Donna mengangguk singkat, mencoba mengatasi perasaan tidak nyamannya. Dia berharap untuk bisa melewati semalam ini dengan selamat dan merencanakan langkah-langkah berikutnya untuk mendapatkan informasi yang dibutuhkan.

Harris melangkah mendekati pintu dan berhenti sejenak sebelum keluar. "Oh ya, jangan berpikir untuk kabur atau berbuat bodoh. Kamu sudah berada dalam pengawasan saya." Dia memberikan ancaman tipis sebelum akhirnya meninggalkan kamar dan menutup pintu dengan lembut di belakangnya.

Donna mendengus pelan setelah Harris pergi. Dia merasa terjebak dalam situasi yang rumit dan berbahaya. Namun, ia tidak bisa berdiam diri. Dia harus melaksanakan perintah Jeffrey, mengumpulkan informasi yang diperlukan.

Wanita itu berjalan menuju tempat tidur di kamar itu. Dia melemparkan dirinya ke atas ranjang dengan perasaan lelah yang mendalam. Meskipun dia tahu bahwa ada banyak risiko dan bahaya di sekitarnya, saat ini yang bisa dia lakukan hanyalah beristirahat sejenak dan mengumpulkan kekuatan untuk pertempuran yang akan datang.

***

"Tuan, Yanuar menghilang!" Richard—salah satu anak buah Jeffrey yang setia melapor pada pria itu. Jeffrey yang tengah asyik mengecek hasil endorsement di laptopnya, langsung terjaga dari konsentrasinya dan berdiri dari tempat duduknya.

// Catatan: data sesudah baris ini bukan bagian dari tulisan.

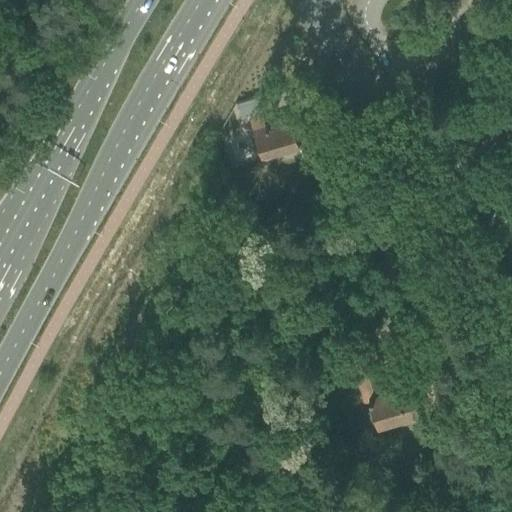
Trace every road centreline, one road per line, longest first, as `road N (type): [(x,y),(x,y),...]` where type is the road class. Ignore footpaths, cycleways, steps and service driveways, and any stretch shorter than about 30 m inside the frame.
road 1 (secondary): [(0,374),(129,128),(207,0)]
road 2 (secondary): [(144,0),(0,258)]
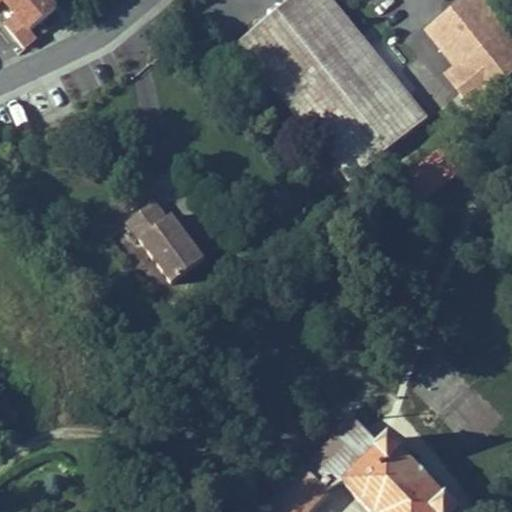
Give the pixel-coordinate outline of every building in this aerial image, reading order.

Kakinya menghentak keras mengenai lantai marmer, menghasilkan dentuman yang menggetarkan ruangan. Tatapan tajam dan penuh amarah ia berikan kepada Richard, menunjukkan betapa seriusnya situasi ini.

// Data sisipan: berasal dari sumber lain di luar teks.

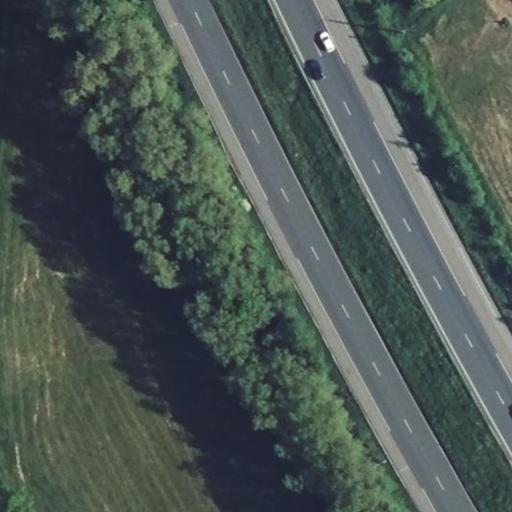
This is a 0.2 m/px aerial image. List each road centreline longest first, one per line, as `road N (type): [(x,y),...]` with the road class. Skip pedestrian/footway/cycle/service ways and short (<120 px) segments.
road 1 (motorway): [(187,0),(453,511)]
road 2 (motorway): [(511,420),(292,0)]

"Sialan! Cepat cek seluruh CCTV dan jangan buang waktu!" titah Jeffrey dengan nada yang memerintah.

Richard menelan ludah dengan gugup sebelum menjawab, "Tapi, Tuan ... CCTV sepertinya sudah di-hack."

Wajah Jeffrey semakin tegang. Dia merasa marah dan frustrasi, merasa seperti menjadi mangsa dari permainan yang lebih besar. Keringat mulai mengucur di pelipisan dahinya, dan nafasnya semakin cepat.

"Kerahkan semua bodyguard yang ada. Sisir setiap sudut kota ini, cari Yanuar dan bawalah dia padaku tanpa cacat sedikit pun!" desis Jeffrey dengan suara bergetar, mencoba menahan amarah yang hampir meluap.

Richard tidak berani berbicara lebih banyak. Ia hanya mengangguk tunduk dan segera melangkah mundur untuk menjalankan perintah itu. Dalam hati, dia merasa ketakutan atas apa yang bisa terjadi jika Yanuar benar-benar diculik atau bahkan dibunuh.

Dalam beberapa saat, kegelapan yang merambat di dalam hati Jeffrey mengambil alih kepalanya. Dia merasa tertekan oleh situasi yang semakin rumit dan tidak terkendali. Di balik kemarahannya, ada kecemasan yang menggerogoti pikirannya, meragukan apakah dia akan berhasil mengatasi masalah yang semakin mengancam stabilitas dunia hitam yang telah dia ciptakan.

***

Sesuai dengan janji Xenon kemarin, akhirnya ia memindahkan Jevian ke kamar yang lebih layak, yaitu kamar pembantu. Meskipun Adena sempat memprotes, Xenon tetap tak tergoyahkan dengan keputusannya.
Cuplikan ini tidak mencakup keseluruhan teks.